As the answer, give every line of the records that includes the word "meeting".

Top of DATA FOR THIS TASK

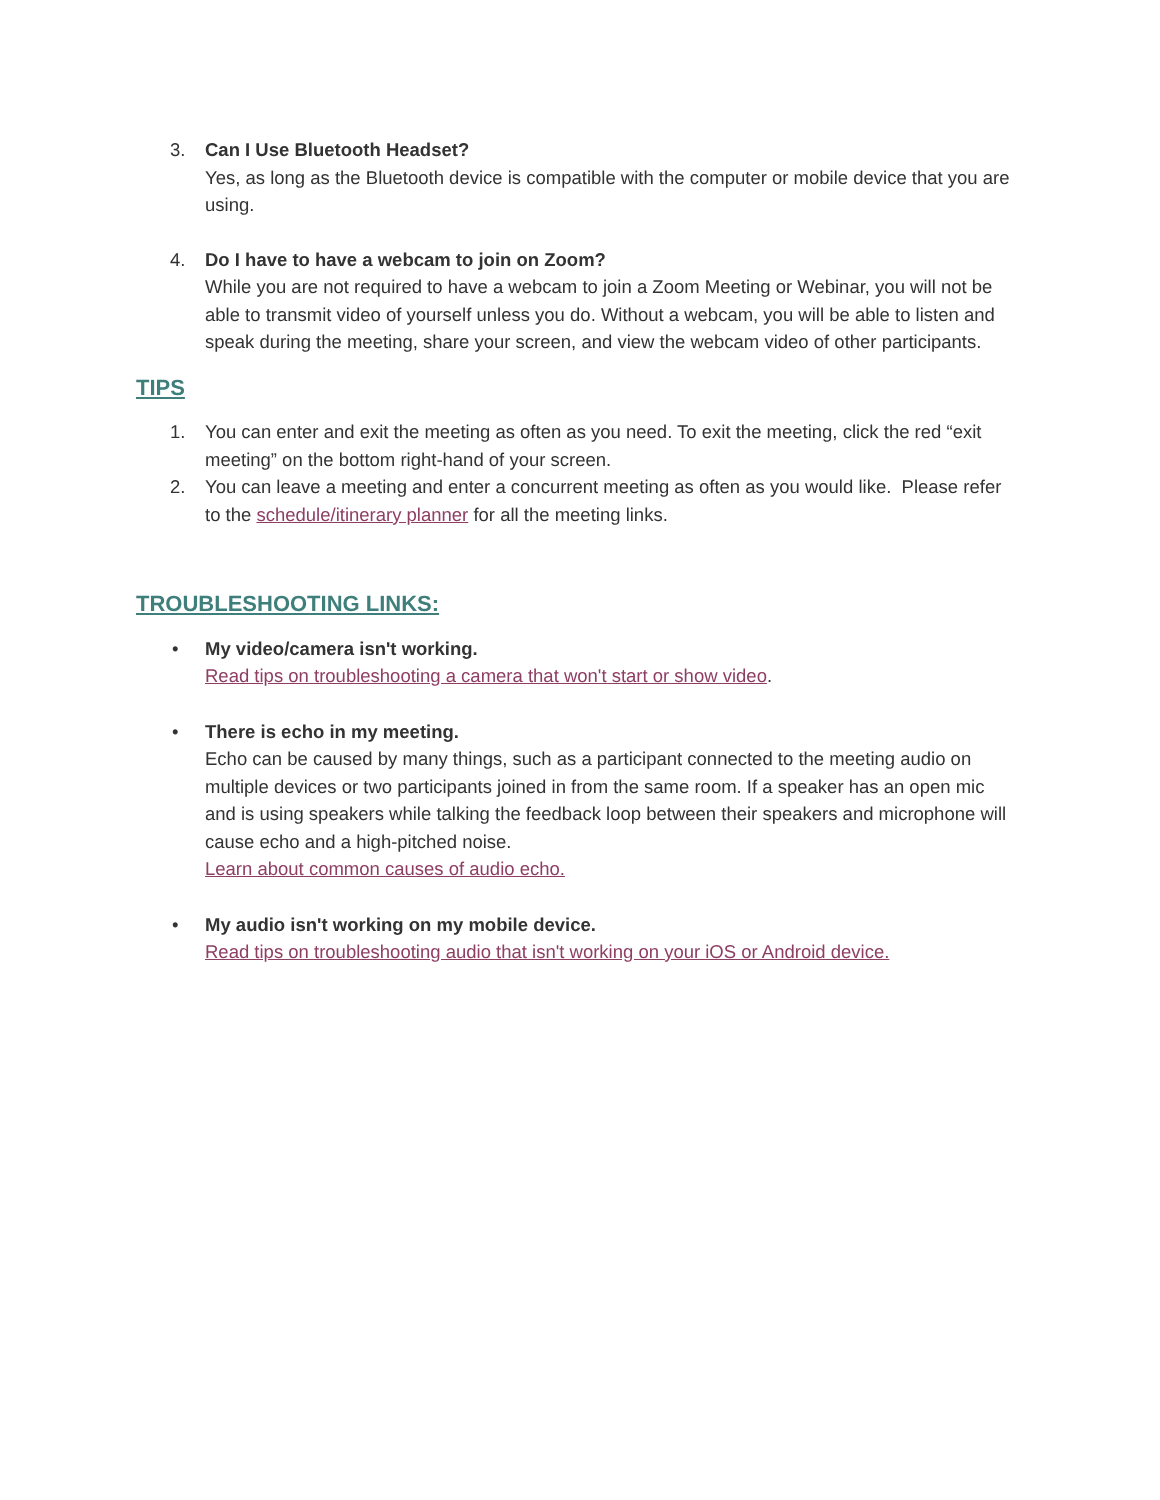3. Can I Use Bluetooth Headset?
Yes, as long as the Bluetooth device is compatible with the computer or mobile device that you are using.
4. Do I have to have a webcam to join on Zoom?
While you are not required to have a webcam to join a Zoom Meeting or Webinar, you will not be able to transmit video of yourself unless you do. Without a webcam, you will be able to listen and speak during the meeting, share your screen, and view the webcam video of other participants.
TIPS
1. You can enter and exit the meeting as often as you need. To exit the meeting, click the red “exit meeting” on the bottom right-hand of your screen.
2. You can leave a meeting and enter a concurrent meeting as often as you would like. Please refer to the schedule/itinerary planner for all the meeting links.
TROUBLESHOOTING LINKS:
• My video/camera isn't working.
Read tips on troubleshooting a camera that won't start or show video.
• There is echo in my meeting.
Echo can be caused by many things, such as a participant connected to the meeting audio on multiple devices or two participants joined in from the same room. If a speaker has an open mic and is using speakers while talking the feedback loop between their speakers and microphone will cause echo and a high-pitched noise.
Learn about common causes of audio echo.
• My audio isn't working on my mobile device.
Read tips on troubleshooting audio that isn't working on your iOS or Android device.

Bottom of DATA FOR THIS TASK

### ANSWER AREA
While you are not required to have a webcam to join a Zoom Meeting or Webinar, you will not be able to transmit video of yourself unless you do. Without a webcam, you will be able to listen and speak during the meeting, share your screen, and view the webcam video of other participants.
1. You can enter and exit the meeting as often as you need. To exit the meeting, click the red “exit meeting” on the bottom right-hand of your screen.
2. You can leave a meeting and enter a concurrent meeting as often as you would like. Please refer to the schedule/itinerary planner for all the meeting links.
• There is echo in my meeting.
Echo can be caused by many things, such as a participant connected to the meeting audio on multiple devices or two participants joined in from the same room. If a speaker has an open mic and is using speakers while talking the feedback loop between their speakers and microphone will cause echo and a high-pitched noise.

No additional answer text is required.